The road to the ski center, Gamble Strynefjellsvegen, is one of the most dramatic in central Norway, with hairpin curves. It goes past waterfalls, glacier arms, or tongues, and opens onto panoramic vistas at an altitude of 1,139m (3,736 ft.).

Olden

This little resort makes a great launchpad for jaunts to the Briksdal glacier . In town, you can visit Singersamlinga (tel. 57-87-31-06), which displays the artwork of William Henry Singer of Pittsburgh, a famous American millionaire. Singer and his wife, Anna Spencer, spent summers in Olden from 1913 until the late 1930s. He was fond of painting landscapes of western Norway. The house can be visited by appointment by calling tel. 57-87-31-06. The cost is NOK40 ($8/£4) for adults, or NOK20 ($4/£2) for children.

Loen

A small fjord farming hamlet, this is a summer resort with many outdoor pursuits. It is also the site of some of the best accommodations in the area.

From Loen you can take one of the most scenic trips in the area to the beautiful Kjenndal Glacier, lying 17km (11 miles) along a glacial lake, the Lovatnet.

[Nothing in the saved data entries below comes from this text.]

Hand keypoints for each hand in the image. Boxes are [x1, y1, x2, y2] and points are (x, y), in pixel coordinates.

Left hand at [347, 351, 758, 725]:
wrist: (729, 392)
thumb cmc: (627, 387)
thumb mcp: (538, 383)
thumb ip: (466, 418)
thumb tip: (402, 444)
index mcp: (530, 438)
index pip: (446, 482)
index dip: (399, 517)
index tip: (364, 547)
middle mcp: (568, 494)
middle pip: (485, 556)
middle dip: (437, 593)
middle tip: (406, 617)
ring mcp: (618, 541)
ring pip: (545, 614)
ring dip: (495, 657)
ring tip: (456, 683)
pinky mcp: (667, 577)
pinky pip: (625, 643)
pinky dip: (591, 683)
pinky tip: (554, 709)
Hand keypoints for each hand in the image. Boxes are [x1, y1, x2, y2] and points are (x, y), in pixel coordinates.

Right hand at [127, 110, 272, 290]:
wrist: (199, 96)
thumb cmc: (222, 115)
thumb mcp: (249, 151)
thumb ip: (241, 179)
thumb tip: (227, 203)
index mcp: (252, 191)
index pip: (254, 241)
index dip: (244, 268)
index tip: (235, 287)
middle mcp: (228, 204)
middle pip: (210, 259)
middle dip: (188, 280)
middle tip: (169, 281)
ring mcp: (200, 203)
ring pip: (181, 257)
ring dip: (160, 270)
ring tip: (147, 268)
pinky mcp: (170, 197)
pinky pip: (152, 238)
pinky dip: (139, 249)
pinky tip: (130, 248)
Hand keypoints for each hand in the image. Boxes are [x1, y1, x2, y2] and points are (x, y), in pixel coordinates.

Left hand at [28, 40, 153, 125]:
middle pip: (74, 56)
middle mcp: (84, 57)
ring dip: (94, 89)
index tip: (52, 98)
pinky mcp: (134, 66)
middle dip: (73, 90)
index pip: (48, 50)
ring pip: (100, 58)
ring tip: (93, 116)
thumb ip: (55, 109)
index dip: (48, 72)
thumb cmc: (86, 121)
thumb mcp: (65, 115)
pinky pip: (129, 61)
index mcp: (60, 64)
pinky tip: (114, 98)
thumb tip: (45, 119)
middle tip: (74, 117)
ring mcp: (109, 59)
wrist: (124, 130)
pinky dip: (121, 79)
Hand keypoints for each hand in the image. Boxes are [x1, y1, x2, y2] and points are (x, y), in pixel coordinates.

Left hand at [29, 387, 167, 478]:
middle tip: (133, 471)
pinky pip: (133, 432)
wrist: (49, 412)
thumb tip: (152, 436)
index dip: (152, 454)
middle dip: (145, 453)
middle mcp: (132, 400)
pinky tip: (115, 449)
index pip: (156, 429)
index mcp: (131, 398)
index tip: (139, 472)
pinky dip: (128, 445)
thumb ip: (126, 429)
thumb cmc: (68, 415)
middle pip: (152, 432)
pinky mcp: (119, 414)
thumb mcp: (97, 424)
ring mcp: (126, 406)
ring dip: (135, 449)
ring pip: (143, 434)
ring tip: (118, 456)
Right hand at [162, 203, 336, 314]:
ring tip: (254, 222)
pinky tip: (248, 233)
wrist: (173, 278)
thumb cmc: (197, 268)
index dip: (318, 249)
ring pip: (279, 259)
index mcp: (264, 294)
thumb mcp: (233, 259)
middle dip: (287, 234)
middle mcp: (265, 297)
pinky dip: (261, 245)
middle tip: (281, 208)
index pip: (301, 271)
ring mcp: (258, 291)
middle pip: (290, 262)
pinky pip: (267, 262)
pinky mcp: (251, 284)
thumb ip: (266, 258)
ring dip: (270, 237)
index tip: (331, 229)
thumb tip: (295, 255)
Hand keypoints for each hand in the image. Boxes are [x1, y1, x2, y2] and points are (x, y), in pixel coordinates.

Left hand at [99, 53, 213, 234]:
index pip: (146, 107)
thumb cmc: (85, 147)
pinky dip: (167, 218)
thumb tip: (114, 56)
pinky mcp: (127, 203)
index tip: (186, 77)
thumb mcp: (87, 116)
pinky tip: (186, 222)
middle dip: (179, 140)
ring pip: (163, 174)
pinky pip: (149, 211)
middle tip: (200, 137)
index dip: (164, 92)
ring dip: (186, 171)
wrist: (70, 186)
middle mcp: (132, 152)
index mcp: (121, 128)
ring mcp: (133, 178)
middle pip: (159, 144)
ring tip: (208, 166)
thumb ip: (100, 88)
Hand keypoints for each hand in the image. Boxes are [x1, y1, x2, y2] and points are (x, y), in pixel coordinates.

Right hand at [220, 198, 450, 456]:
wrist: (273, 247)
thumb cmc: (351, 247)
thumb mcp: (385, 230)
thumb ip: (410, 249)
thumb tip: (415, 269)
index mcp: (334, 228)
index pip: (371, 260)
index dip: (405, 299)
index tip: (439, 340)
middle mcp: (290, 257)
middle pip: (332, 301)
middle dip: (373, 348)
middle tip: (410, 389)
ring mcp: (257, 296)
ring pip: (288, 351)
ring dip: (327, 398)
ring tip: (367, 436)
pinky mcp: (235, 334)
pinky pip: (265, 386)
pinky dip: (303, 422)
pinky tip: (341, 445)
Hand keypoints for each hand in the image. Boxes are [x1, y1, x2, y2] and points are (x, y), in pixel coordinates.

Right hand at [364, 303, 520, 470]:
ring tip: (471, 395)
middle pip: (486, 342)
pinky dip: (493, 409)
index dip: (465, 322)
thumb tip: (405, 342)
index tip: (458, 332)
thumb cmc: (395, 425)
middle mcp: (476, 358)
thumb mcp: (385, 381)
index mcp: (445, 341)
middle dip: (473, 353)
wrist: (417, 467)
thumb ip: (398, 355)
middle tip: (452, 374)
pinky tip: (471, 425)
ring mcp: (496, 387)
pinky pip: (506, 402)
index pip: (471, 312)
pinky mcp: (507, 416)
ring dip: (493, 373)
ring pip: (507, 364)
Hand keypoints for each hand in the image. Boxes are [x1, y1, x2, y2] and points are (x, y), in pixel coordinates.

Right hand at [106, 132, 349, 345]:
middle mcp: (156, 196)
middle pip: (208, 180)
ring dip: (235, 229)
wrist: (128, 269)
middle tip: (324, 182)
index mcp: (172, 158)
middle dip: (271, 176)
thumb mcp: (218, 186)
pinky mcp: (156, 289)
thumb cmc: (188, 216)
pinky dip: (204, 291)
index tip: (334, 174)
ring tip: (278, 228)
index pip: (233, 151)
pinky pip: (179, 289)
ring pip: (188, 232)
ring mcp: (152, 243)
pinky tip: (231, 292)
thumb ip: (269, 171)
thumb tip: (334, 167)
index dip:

This is the least visited of the glaciers.

You can take a boat, the Kjenndal, going up Lovatnet from Sande and costing NOK200 ($40/£20) per person, including a return bus from the Kjenndalstova Kafe (tel. 91-84-87-67), a cafe-restaurant with some of the most panoramic views of the area. The cafe is close to the Kjenndal Glacier, so you can soak in the backdrop of cascading waterfalls as you enjoy your freshly caught trout. Closed October to April. From the cafe, it's a 2km (1 1/4-mile) hike to the glacier's face.

Boats depart Sande from June to August, leaving daily at 10:30am.

Note: This information was accurate when it was published, but can change without notice. Please be sure to confirm all rates and details directly with the companies in question before planning your trip.